Cela fait deux ans que je tente d”expliquer à mes amis Brexiteers  parmi les Tories que le Brexit n’est pas seulement une question commerciale mais aussi une question de réindustrialisation. D’autres que moi ont eu du succès, au Labour, et Jeremy Corbyn a compris l’enjeu puisqu’il propose un plan en trois points: 
- redéfinir les règles de la commande publique afin que l’Etat dépense l’essentiel des 200 milliards de livres qu’il verse actuellement au secteur privé en Grande-Bretagne plutôt qu’à l’étranger. Le leader  travailliste se demande par exemple pourquoi les nouveaux passeports britanniques sont fabriqués en France et non pas en Grande-Bretagne. Il s’étonne que l’on passe des commandes à l’étranger quand les chantiers navals britanniques gardent un vrai savoir-faire et manquent simplement de main d’oeuvre qualifiée pour assumer toutes les commandes actuellement passées. 
- investir dans la modernisation de toutes les infrastructures. 
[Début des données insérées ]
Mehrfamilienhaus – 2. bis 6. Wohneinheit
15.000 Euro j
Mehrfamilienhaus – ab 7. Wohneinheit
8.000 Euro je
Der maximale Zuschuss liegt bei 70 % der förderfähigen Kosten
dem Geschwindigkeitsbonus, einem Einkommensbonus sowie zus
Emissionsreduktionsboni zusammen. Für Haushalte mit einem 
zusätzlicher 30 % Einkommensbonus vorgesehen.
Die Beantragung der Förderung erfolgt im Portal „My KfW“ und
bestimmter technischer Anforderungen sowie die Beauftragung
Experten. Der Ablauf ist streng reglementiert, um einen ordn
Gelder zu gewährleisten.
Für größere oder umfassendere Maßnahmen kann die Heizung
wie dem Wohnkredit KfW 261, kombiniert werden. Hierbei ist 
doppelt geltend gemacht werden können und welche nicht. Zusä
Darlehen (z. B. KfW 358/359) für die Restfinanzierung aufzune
- investir dans l’éducation et la formation continue pour que les Britanniques acquièrent les compétences de la Quatrième Révolution industrielle. 
Mes amis conservateurs se sont lâchés hier et ce matin: quand Corbyn n’a pas été soupçonné de trumpisme, on l’a qualifié de protectionniste, un mot qui est une insulte, visiblement pour tous ceux qui ont oublié que Benjamin Disraëli l’Ancien avait forgé le parti onservateur moderne en menant un combat protectionniste dans les années 1840. 
Vous tomberez certainement d’accord avec moi, mon cher ami, que Corbyn est plus rusé que précis dans son discours d’hier. Il donne peu de chiffres, évitant de s’exposer à la critique. Il est au fond content de laisser le Premier ministre actuel cafouiller tandis que l’Union Européenne négocie de manière très raide. Mais ce qu’il perd en précision, il le gagne en efficacité politique. Un parti travailliste qui parle investissements, industries nouvelles, éducation et réhabilitation de la production en Grande-Bretagne, est sûr de reconquérir l’électorat populaire, y compris une partie de celui qui est tenté par UKIP. La bataille pour remplacer Theresa May à Downing Street a commencé et je crains bien pour mon parti que le prochain Premier ministre, dans six mois comme dans dix-huit, s’appelle Jeremy Corbyn.